# Gigging the gulf



## DMC (Nov 28, 2010)

Has anyone ever went gigging on the banks of the gulf? I had a man tell me that he had killed some nice fish this way during this time of year.


----------



## Boliver T Wheelock (Feb 28, 2010)

*Surf*

I have never had much luck, but as a kid I went with my father and his friends. We always went to the same place. Around Phillips Inlet ,west end of Panama City Beach. I would drive a old willis jeep along the beach as they walked in the surf. I remember some cold nights so it was this time of year. Over 50 years ago, things have changed. But I do remember at times they didn't quit untill the wash tub in the back of the jeep was full.


----------



## Fisherdad1 (Oct 4, 2007)

I used to fish the original Navarre Pier as a teenager (two piers ago) and remember some gys filling a cooler in late December along the beach with big flounder when the north wind slicked down the area near the beach. Never tried it myself. Used to see TOO MANY sharks out on the pier to think about wading the beach at night... even armed with a spear.


----------



## DMC (Nov 28, 2010)

Thanks for the reply.


----------



## Callmeklaus (Jun 19, 2011)

Is it legal to gig with a compound bow?


----------



## jspooney (Oct 2, 2007)

Callmeklaus said:


> Is it legal to gig with a compound bow?

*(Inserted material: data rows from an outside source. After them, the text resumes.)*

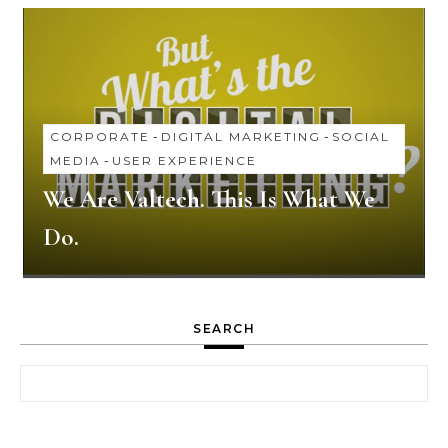
CORPORATE
-
DIGITAL MARKETING
-
SOCIAL
MEDIA
-
USER EXPERIENCE
We Are Valtech. This Is What We
Do.
SEARCH
Search for:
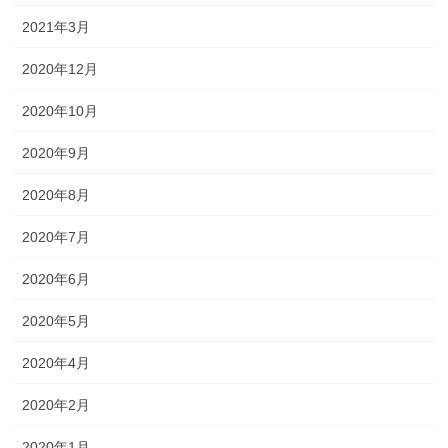
2021年3月
2020年12月
2020年10月
2020年9月
2020年8月
2020年7月
2020年6月
2020年5月
2020年4月
2020年2月
2020年1月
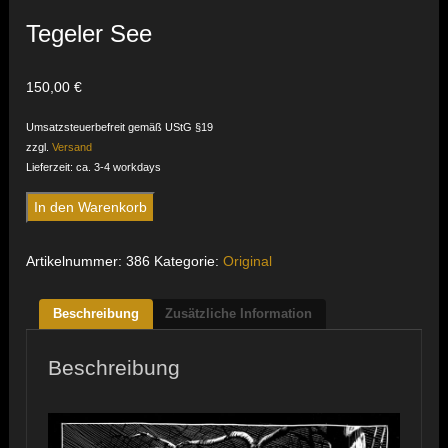
Tegeler See
150,00
€
Umsatzsteuerbefreit gemäß UStG §19
zzgl.
Versand
Lieferzeit: ca. 3-4 workdays
Tegeler
In den Warenkorb
See
Menge
Artikelnummer:
386
Kategorie:
Original
Beschreibung
Zusätzliche Information
Beschreibung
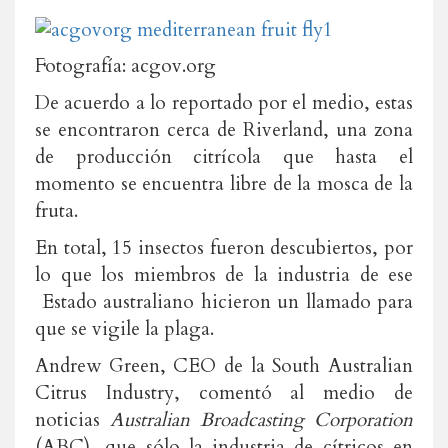
Fotografía: acgov.org
De acuerdo a lo reportado por el medio, estas
se encontraron cerca de Riverland, una zona
de producción citrícola que hasta el
momento se encuentra libre de la mosca de la
fruta.
En total, 15 insectos fueron descubiertos, por
lo que los miembros de la industria de ese
Estado australiano hicieron un llamado para
que se vigile la plaga.
Andrew Green, CEO de la South Australian
Citrus Industry, comentó al medio de
noticias
Australian Broadcasting Corporation
(ABC), que sólo la industria de cítricos en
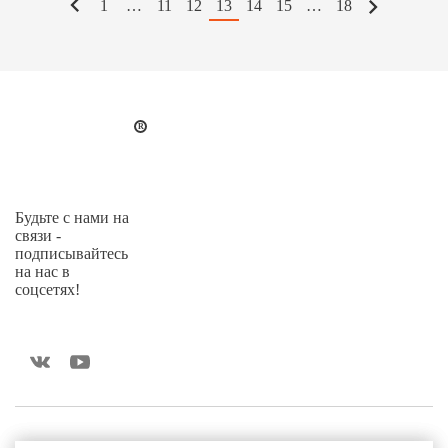
1
…
11
12
13
14
15
…
18
Будьте с нами на
связи -
подписывайтесь
на нас в
соцсетях!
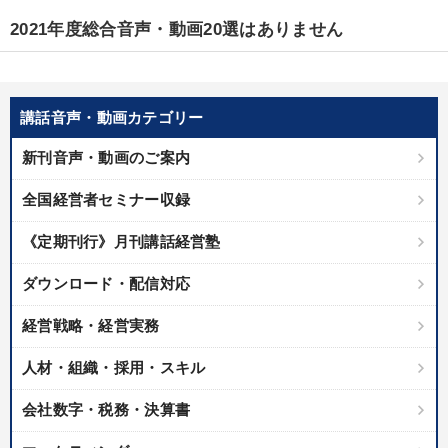
優秀各社の智恵と戦略
事業家のロマンと経営
2021年度総合音声・動画20選はありません
若手異才経営者の発想
専門家のアドバイス
リーダーの器量を学ぶ
講話音声・動画カテゴリー
テーマ
新刊音声・動画のご案内
全国経営者セミナー収録
営業・社員研修
《定期刊行》月刊講話経営塾
「利上げ時代の最新・銀行対策」＋「不動産市況予測」＋「市場
予測と株式投資」最新刊
ダウンロード・配信対応
資産戦略
【3月】音声・映像
【6月】音声・映像
経営戦略・経営実務
2026年春季全国経営者セミナー収録講演ＣＤ・講演ＤＶＤ・デジ
タル版（音声／動画ストリーミング・ダウンロード）
人材・組織・採用・スキル
会社数字・税務・決算書
業種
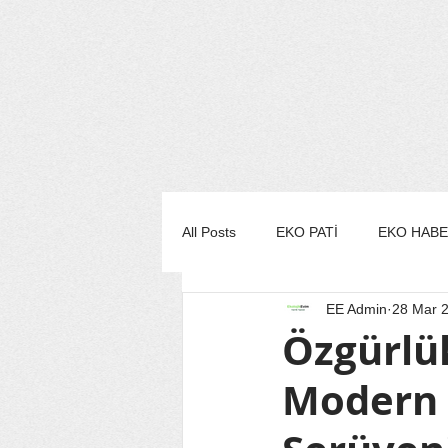
All Posts
EKO PATİ
EKO HAB
EE Admin
28 Mar 
EKO MUTFAK
EKO STİL/MO
Özgürlük
Modern 
EKO TURİZM
EKO YAŞAM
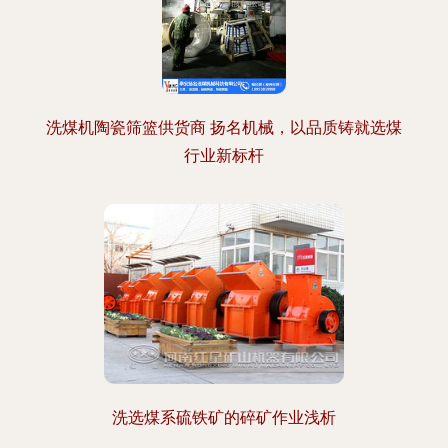
洗煤机陶瓷筛篮供货商 扬名机械，以品质铸就选煤
行业新标杆
洗选煤系硫铁矿的碎矿作业浅析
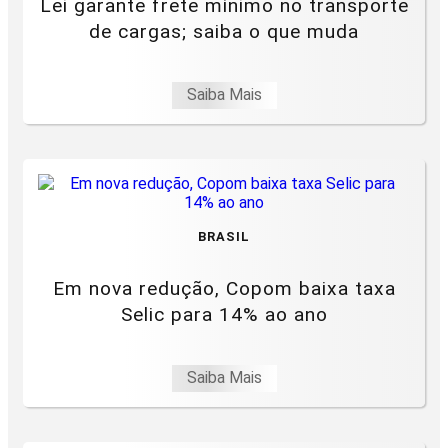
Lei garante frete mínimo no transporte
de cargas; saiba o que muda
Saiba Mais
BRASIL
Em nova redução, Copom baixa taxa
Selic para 14% ao ano
Saiba Mais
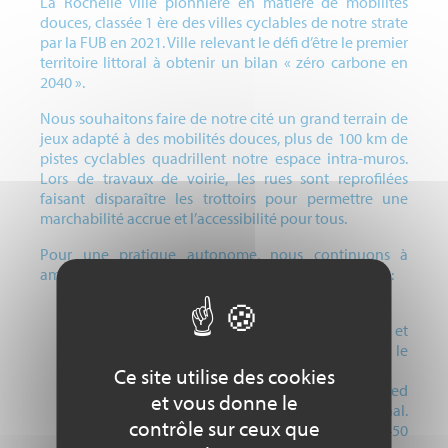
La Rochelle ville pionnière en matière de mobilités
douces, classée 1 ère des villes cyclables de notre strate
par la FUB en 2021. Ville relevant le défi d’être le premier
territoire littoral à obtenir un bilan « zéro carbone en
2040 ».
Nous souhaitons faire de notre cité un grand terrain de
jeux adapté à des mobilités douces, plus de 100 km de
pistes cyclables quadrillent notre espace intra-muros.
Lors de travaux de voirie, les rues sont reprofilées
faisant disparaître les trottoirs pour permettre une
marchabilité accrue et l’accessibilité pour tous.
Pour une pratique autonome, nous continuons à
aménager nos espaces en équipements de proximité :
Skate park inauguré en septembre 2021.
Réalisation en cours d’une aire de grimpe et
glisse pour les enfants de 3 à 7 ans jouxtant le
skate park.
Ce site utilise des cookies
Aménagement de parcours marche, course à pied
et vous donne le
et cyclisme le long du littoral et d’un canal.
contrôle sur ceux que
Installation d’un skate park couvert de 450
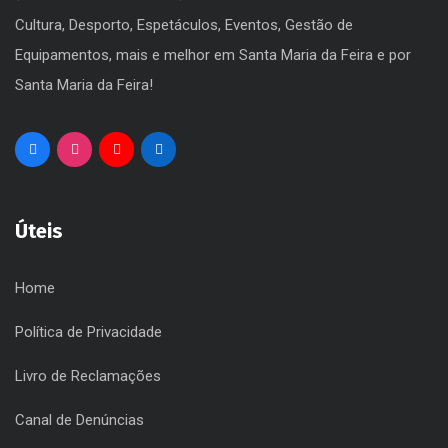
Cultura, Desporto, Espetáculos, Eventos, Gestão de
Equipamentos, mais e melhor em Santa Maria da Feira e por
Santa Maria da Feira!
Úteis
Home
Política de Privacidade
Livro de Reclamações
Canal de Denúncias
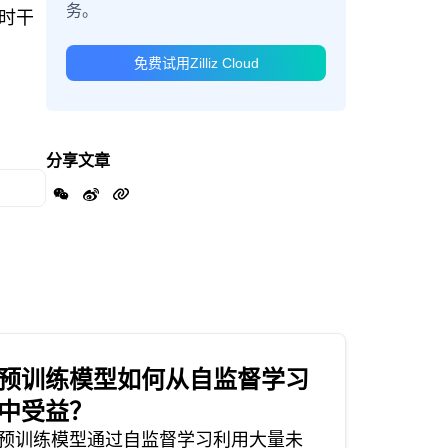
务。
时干
免费试用Zilliz Cloud
分享文章
预训练模型如何从自监督学习
中受益？
预训练模型通过自监督学习利用大量未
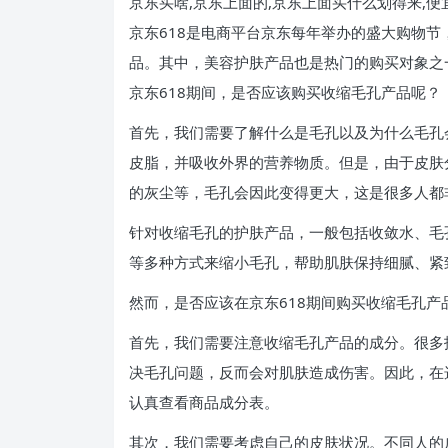
京东买啥,京东上面的,京东上面买什么划得来,
京东618是电商平台京东每年举办的盛大购物
品。其中，美容护肤产品也是热门的购买对象之
京东618期间，是否应该购买收缩毛孔产品呢？
首先，我们需要了解什么是毛孔以及为什么毛孔
皮脂，并吸收外界的营养物质。但是，由于皮肤
的灰尘等，毛孔会因此变得更大，这是很多人都
针对收缩毛孔的护肤产品，一般包括收敛水、毛
等多种方式来缩小毛孔，帮助肌肤保持细腻、紧
然而，是否应该在京东618期间购买收缩毛孔产
首先，我们需要注意收缩毛孔产品的成分。很多
决毛孔问题，反而会对肌肤造成伤害。因此，在
认真查看商品成分表。
其次，我们需要考虑自己的皮肤状况。不同人的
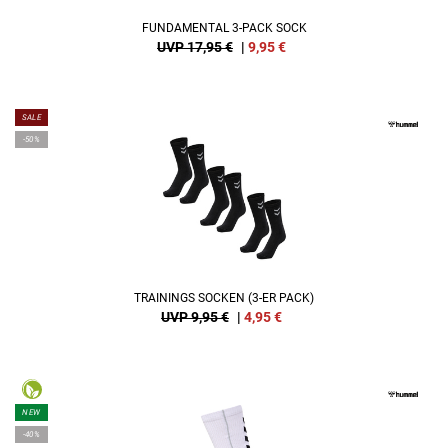
FUNDAMENTAL 3-PACK SOCK
UVP 17,95 €
|
9,95
€
SALE
-50%
TRAININGS SOCKEN (3-ER PACK)
UVP 9,95 €
|
4,95
€
NEW
-40%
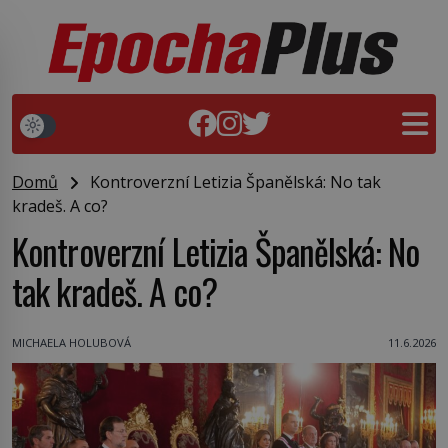
Domů
Kontroverzní Letizia Španělská: No tak
kradeš. A co?
Kontroverzní Letizia Španělská: No
tak kradeš. A co?
MICHAELA HOLUBOVÁ
11.6.2026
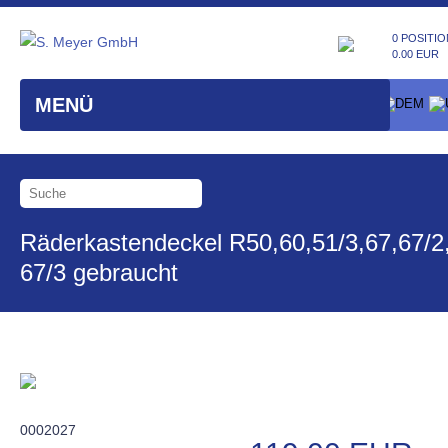
0 POSITIO
0.00 EUR
MENÜ
Räderkastendeckel R50,60,51/3,67,67/2
67/3 gebraucht
0002027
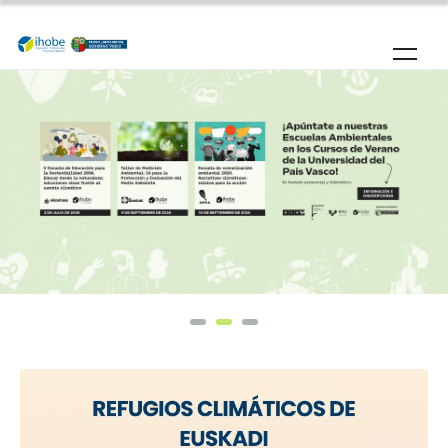
Pasar al contenido principal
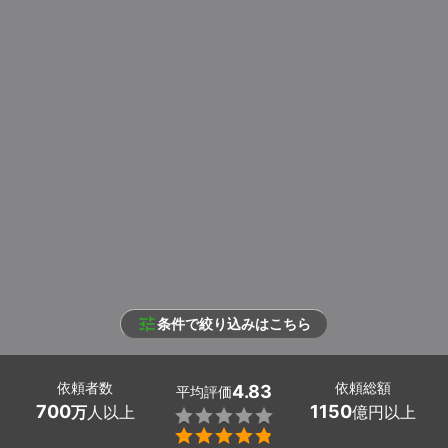
条件で絞り込みはこちら
依頼者数
依頼総額
4.83
平均評価
700
1150
万
人以上
億円以上


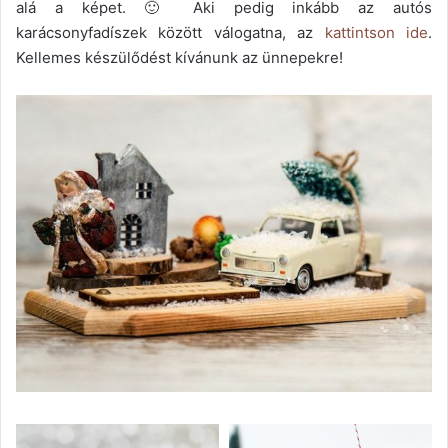
alá a képet. 🙂 Aki pedig inkább az autós
karácsonyfadíszek között válogatna, az
kattintson ide
.
Kellemes készülődést kívánunk az ünnepekre!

Yes it is legal, but not very practical.


----------



## dsar592 (Oct 12, 2007)

I used to gig on the very west end of dauphin island. Its a long way by boat but if the water is calm you can gig BIG flounder. I dont know why. Maybe its because I never see anyone else there. I also like the gulf side of Sand island. Out from the dauphin island pier. Since its connected now, you can prolly walk a lot of it. I hate walkin though cause you always gotta walk back.


----------